Data
============
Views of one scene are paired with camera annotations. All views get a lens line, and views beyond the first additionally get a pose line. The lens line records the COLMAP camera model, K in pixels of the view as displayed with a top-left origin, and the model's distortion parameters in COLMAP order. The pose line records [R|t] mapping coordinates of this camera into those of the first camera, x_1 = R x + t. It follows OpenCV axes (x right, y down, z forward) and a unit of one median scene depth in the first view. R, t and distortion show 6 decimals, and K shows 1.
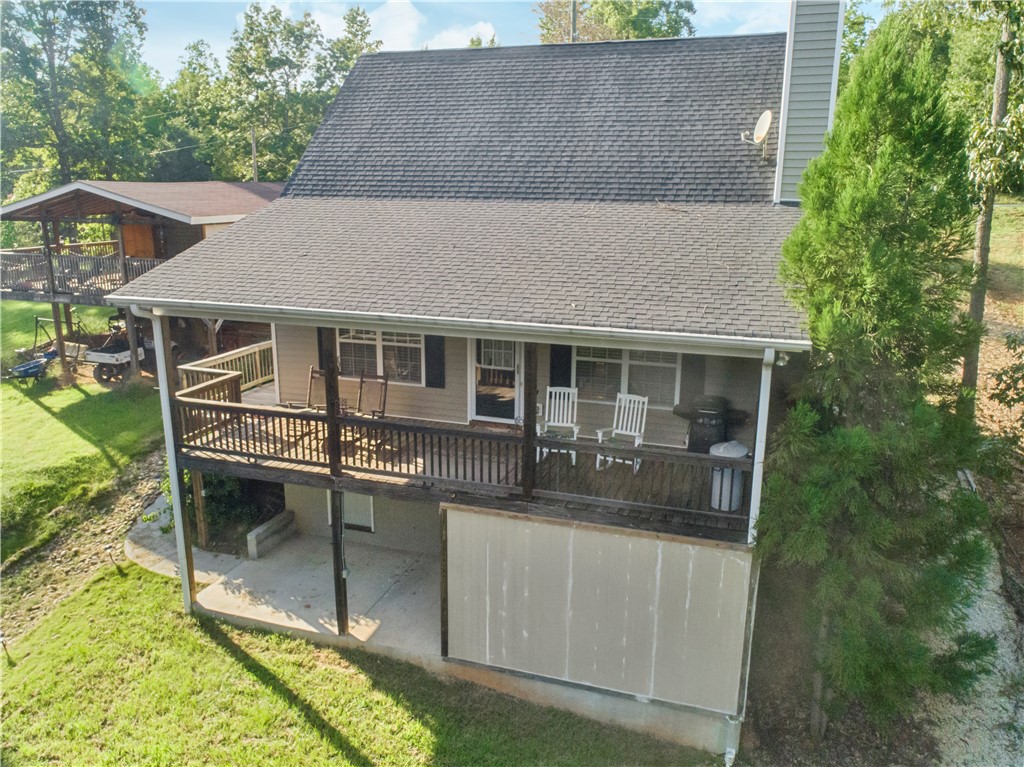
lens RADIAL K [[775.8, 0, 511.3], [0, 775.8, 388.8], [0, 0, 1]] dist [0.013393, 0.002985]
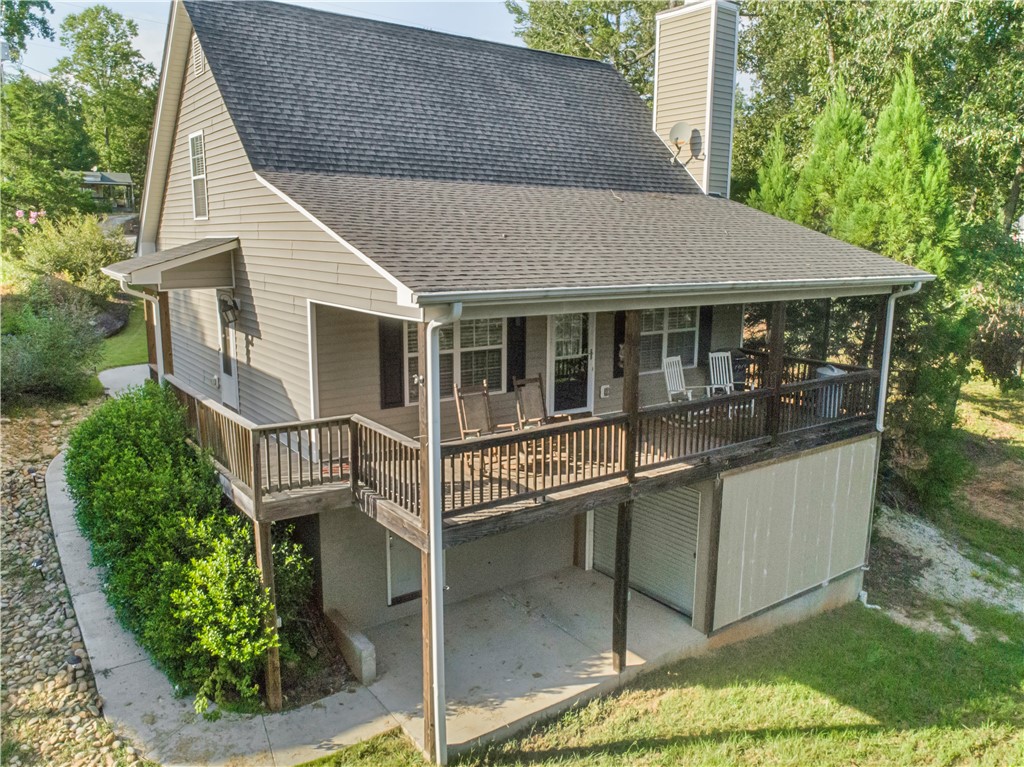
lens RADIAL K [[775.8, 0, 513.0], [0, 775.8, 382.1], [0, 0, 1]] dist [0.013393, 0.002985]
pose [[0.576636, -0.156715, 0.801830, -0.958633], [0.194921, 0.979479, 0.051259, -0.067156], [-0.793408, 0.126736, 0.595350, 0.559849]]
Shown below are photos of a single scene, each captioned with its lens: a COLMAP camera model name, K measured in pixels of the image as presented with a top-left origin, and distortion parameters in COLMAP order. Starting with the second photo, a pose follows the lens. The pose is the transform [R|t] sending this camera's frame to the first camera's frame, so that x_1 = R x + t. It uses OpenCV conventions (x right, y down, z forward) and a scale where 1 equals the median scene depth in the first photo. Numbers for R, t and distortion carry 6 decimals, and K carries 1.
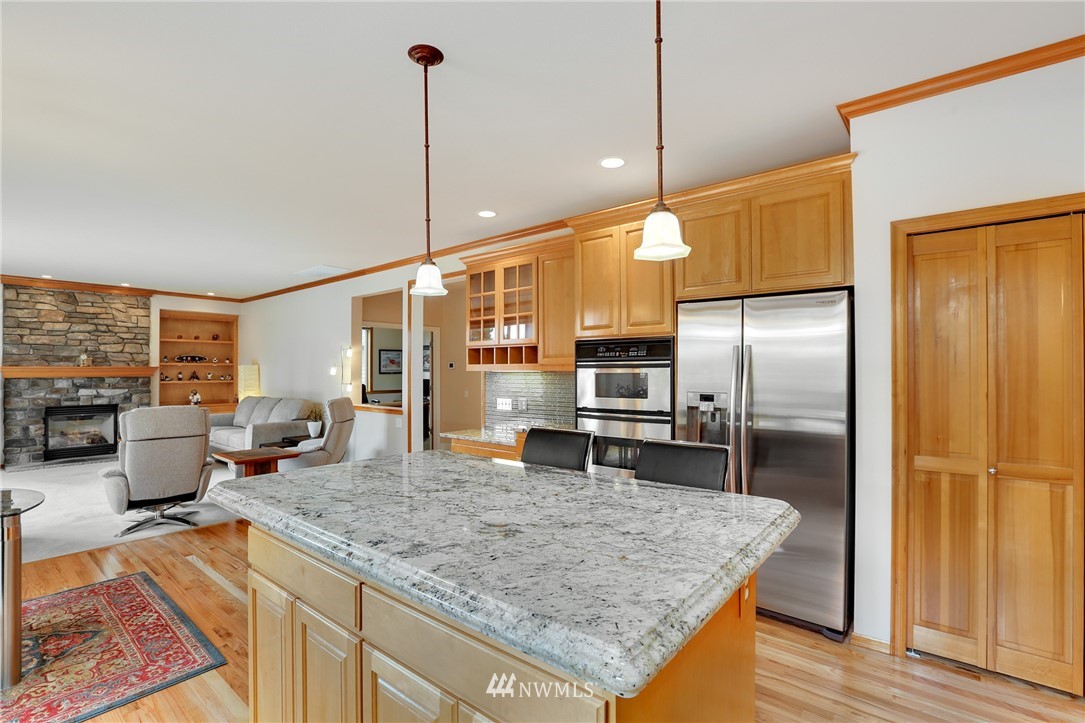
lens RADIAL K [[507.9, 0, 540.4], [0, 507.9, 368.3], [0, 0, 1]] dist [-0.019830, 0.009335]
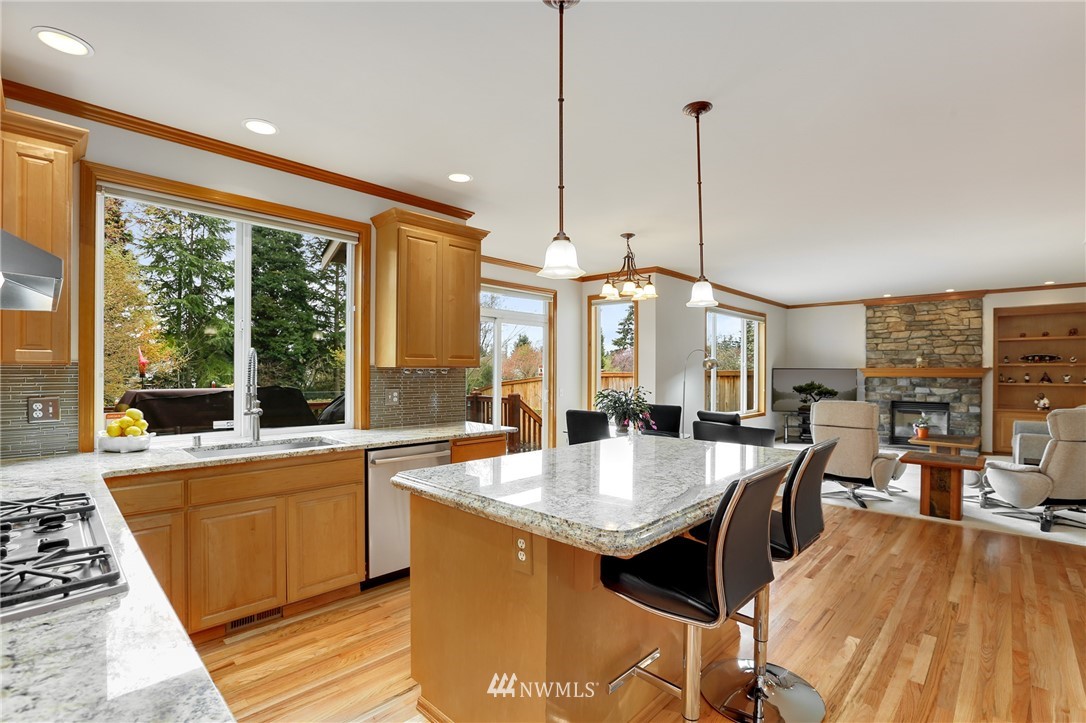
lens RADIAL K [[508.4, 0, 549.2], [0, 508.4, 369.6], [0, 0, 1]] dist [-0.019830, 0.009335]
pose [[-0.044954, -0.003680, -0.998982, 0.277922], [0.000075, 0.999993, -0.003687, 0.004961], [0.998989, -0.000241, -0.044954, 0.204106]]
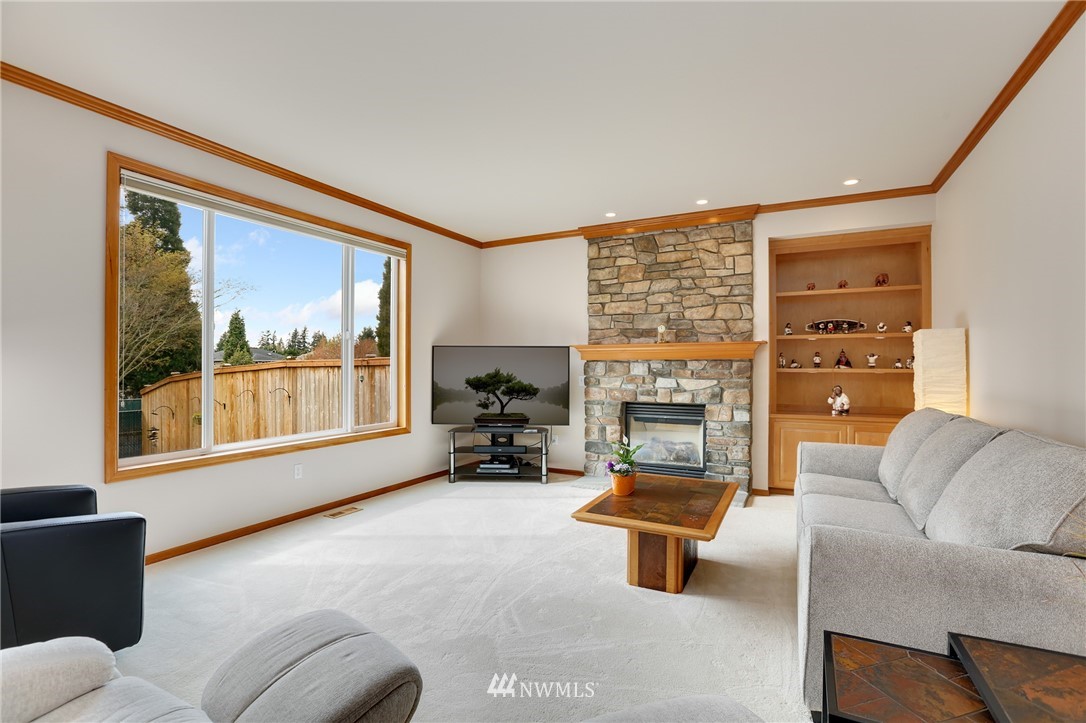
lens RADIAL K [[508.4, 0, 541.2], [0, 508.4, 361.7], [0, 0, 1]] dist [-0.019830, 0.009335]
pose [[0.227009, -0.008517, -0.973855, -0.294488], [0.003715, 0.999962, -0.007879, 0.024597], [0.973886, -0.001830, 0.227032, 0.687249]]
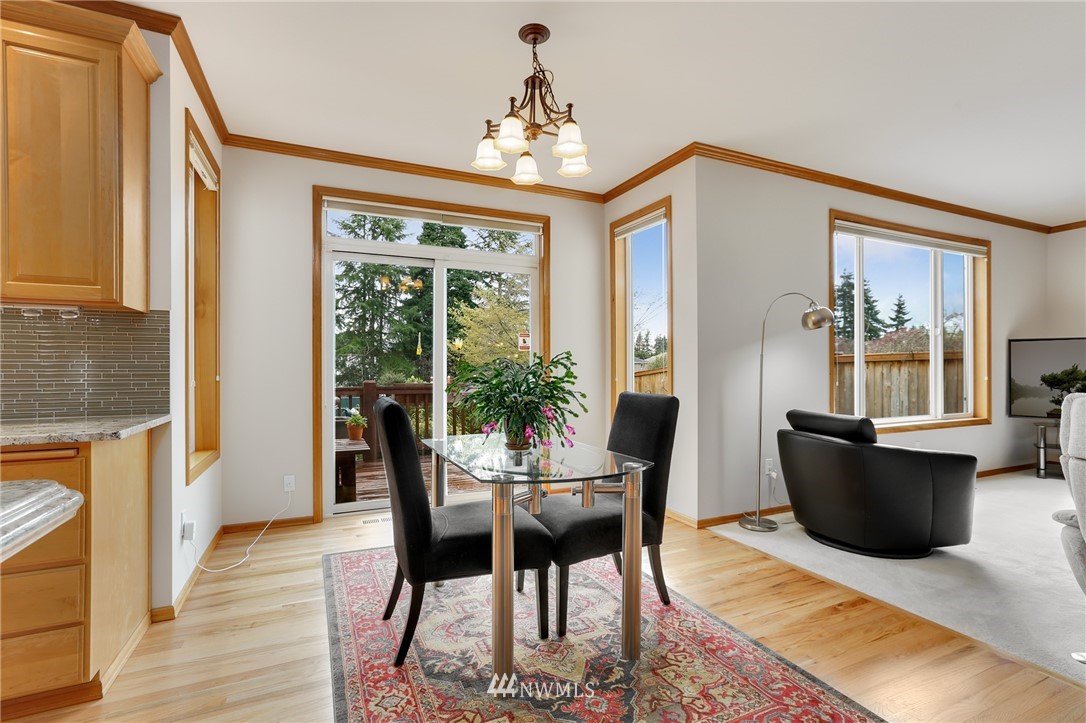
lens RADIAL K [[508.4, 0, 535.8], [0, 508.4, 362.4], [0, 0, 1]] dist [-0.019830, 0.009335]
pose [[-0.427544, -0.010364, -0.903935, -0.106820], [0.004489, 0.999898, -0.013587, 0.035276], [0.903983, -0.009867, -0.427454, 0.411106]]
============
Work item
Line by line, write out the entries exactly, and leave the pictures out.

Answer to the exercise
Views of one scene are paired with camera annotations. All views get a lens line, and views beyond the first additionally get a pose line. The lens line records the COLMAP camera model, K in pixels of the view as displayed with a top-left origin, and the model's distortion parameters in COLMAP order. The pose line records [R|t] mapping coordinates of this camera into those of the first camera, x_1 = R x + t. It follows OpenCV axes (x right, y down, z forward) and a unit of one median scene depth in the first view. R, t and distortion show 6 decimals, and K shows 1.
lens RADIAL K [[775.8, 0, 511.3], [0, 775.8, 388.8], [0, 0, 1]] dist [0.013393, 0.002985]
lens RADIAL K [[775.8, 0, 513.0], [0, 775.8, 382.1], [0, 0, 1]] dist [0.013393, 0.002985]
pose [[0.576636, -0.156715, 0.801830, -0.958633], [0.194921, 0.979479, 0.051259, -0.067156], [-0.793408, 0.126736, 0.595350, 0.559849]]
Shown below are photos of a single scene, each captioned with its lens: a COLMAP camera model name, K measured in pixels of the image as presented with a top-left origin, and distortion parameters in COLMAP order. Starting with the second photo, a pose follows the lens. The pose is the transform [R|t] sending this camera's frame to the first camera's frame, so that x_1 = R x + t. It uses OpenCV conventions (x right, y down, z forward) and a scale where 1 equals the median scene depth in the first photo. Numbers for R, t and distortion carry 6 decimals, and K carries 1.
lens RADIAL K [[507.9, 0, 540.4], [0, 507.9, 368.3], [0, 0, 1]] dist [-0.019830, 0.009335]
lens RADIAL K [[508.4, 0, 549.2], [0, 508.4, 369.6], [0, 0, 1]] dist [-0.019830, 0.009335]
pose [[-0.044954, -0.003680, -0.998982, 0.277922], [0.000075, 0.999993, -0.003687, 0.004961], [0.998989, -0.000241, -0.044954, 0.204106]]
lens RADIAL K [[508.4, 0, 541.2], [0, 508.4, 361.7], [0, 0, 1]] dist [-0.019830, 0.009335]
pose [[0.227009, -0.008517, -0.973855, -0.294488], [0.003715, 0.999962, -0.007879, 0.024597], [0.973886, -0.001830, 0.227032, 0.687249]]
lens RADIAL K [[508.4, 0, 535.8], [0, 508.4, 362.4], [0, 0, 1]] dist [-0.019830, 0.009335]
pose [[-0.427544, -0.010364, -0.903935, -0.106820], [0.004489, 0.999898, -0.013587, 0.035276], [0.903983, -0.009867, -0.427454, 0.411106]]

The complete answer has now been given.